(Extracted material Opens)

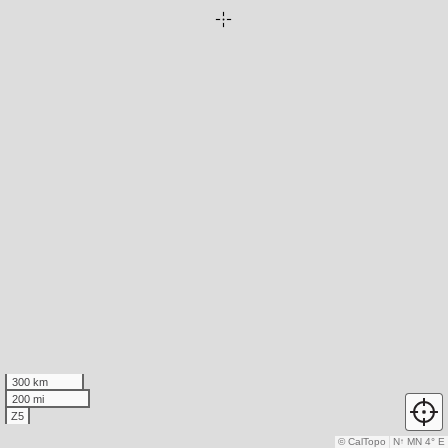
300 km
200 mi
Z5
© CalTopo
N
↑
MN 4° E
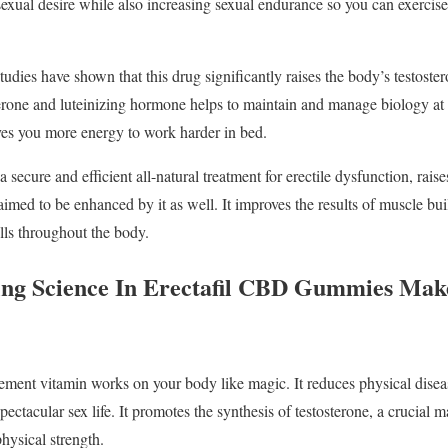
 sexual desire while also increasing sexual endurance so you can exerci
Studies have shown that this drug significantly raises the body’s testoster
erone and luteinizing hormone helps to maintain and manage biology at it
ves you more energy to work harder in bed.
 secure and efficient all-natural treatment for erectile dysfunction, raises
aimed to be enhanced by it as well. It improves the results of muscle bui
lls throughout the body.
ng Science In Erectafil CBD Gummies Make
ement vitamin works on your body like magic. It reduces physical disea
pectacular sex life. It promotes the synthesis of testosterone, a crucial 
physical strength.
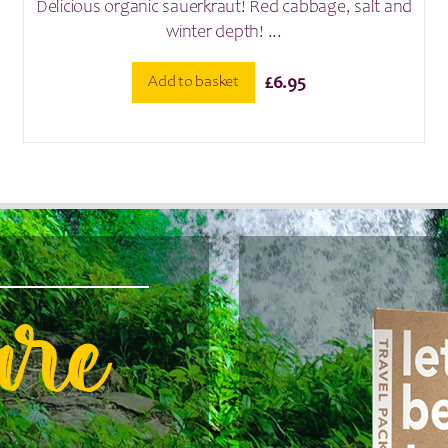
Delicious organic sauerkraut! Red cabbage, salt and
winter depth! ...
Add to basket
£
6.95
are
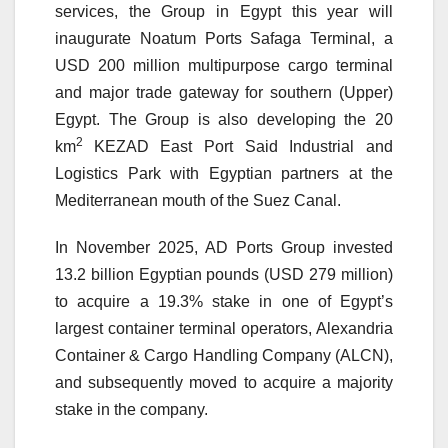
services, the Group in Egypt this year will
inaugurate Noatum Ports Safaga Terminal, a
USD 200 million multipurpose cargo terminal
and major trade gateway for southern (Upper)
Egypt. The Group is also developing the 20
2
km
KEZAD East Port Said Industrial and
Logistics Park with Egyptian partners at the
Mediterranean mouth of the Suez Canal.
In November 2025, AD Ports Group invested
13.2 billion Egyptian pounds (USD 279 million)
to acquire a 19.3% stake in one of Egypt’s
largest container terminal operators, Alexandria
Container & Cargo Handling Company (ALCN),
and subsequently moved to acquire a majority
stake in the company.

(Extracted material Closes)
(Extracted material Opens)

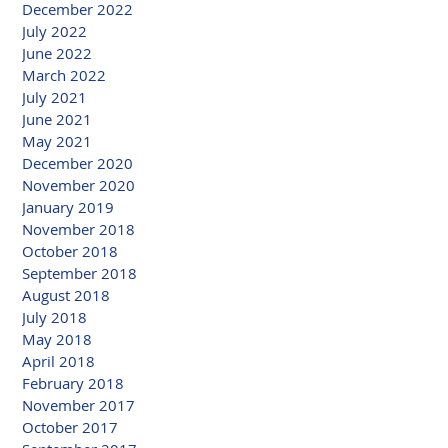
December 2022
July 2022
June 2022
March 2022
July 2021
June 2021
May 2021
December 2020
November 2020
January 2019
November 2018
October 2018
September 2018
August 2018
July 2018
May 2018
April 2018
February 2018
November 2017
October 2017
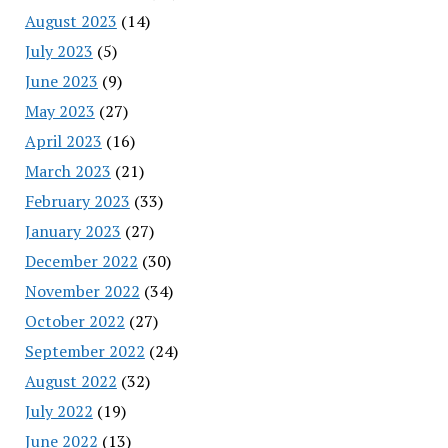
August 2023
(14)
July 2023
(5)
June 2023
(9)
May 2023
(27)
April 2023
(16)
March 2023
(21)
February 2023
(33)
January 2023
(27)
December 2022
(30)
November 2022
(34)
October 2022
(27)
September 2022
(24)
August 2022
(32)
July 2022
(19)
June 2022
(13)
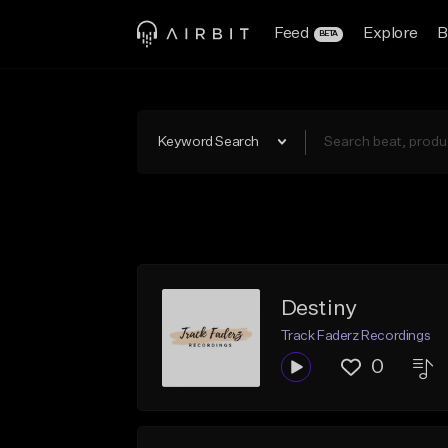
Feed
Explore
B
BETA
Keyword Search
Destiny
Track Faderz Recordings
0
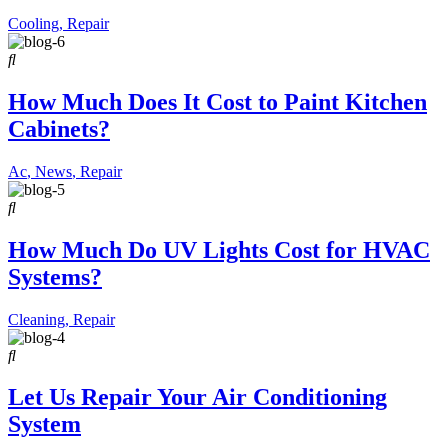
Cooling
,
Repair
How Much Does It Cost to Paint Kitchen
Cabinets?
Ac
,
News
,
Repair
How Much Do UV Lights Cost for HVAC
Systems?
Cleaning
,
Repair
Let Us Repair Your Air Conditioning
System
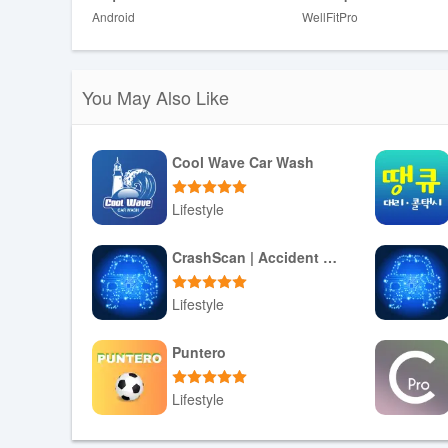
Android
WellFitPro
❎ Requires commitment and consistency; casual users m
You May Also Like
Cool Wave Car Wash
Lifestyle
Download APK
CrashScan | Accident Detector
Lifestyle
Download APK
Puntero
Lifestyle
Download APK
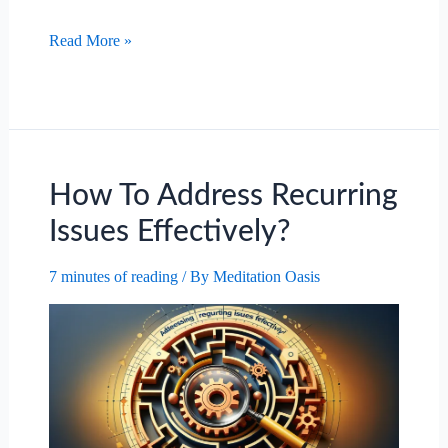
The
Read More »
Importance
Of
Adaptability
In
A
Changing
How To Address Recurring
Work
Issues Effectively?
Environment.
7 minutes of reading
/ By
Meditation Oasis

(Extracted material Closes)

What you should do: In the entries above, one line contains "Egypt. The Group is also developing the 20" and another contains "stake in the company.". Reproduce exactly those two lines and the lines between them, nothing else.

Solution to the problem:
Egypt. The Group is also developing the 20
2
km
KEZAD East Port Said Industrial and
Logistics Park with Egyptian partners at the
Mediterranean mouth of the Suez Canal.
In November 2025, AD Ports Group invested
13.2 billion Egyptian pounds (USD 279 million)
to acquire a 19.3% stake in one of Egypt’s
largest container terminal operators, Alexandria
Container & Cargo Handling Company (ALCN),
and subsequently moved to acquire a majority
stake in the company.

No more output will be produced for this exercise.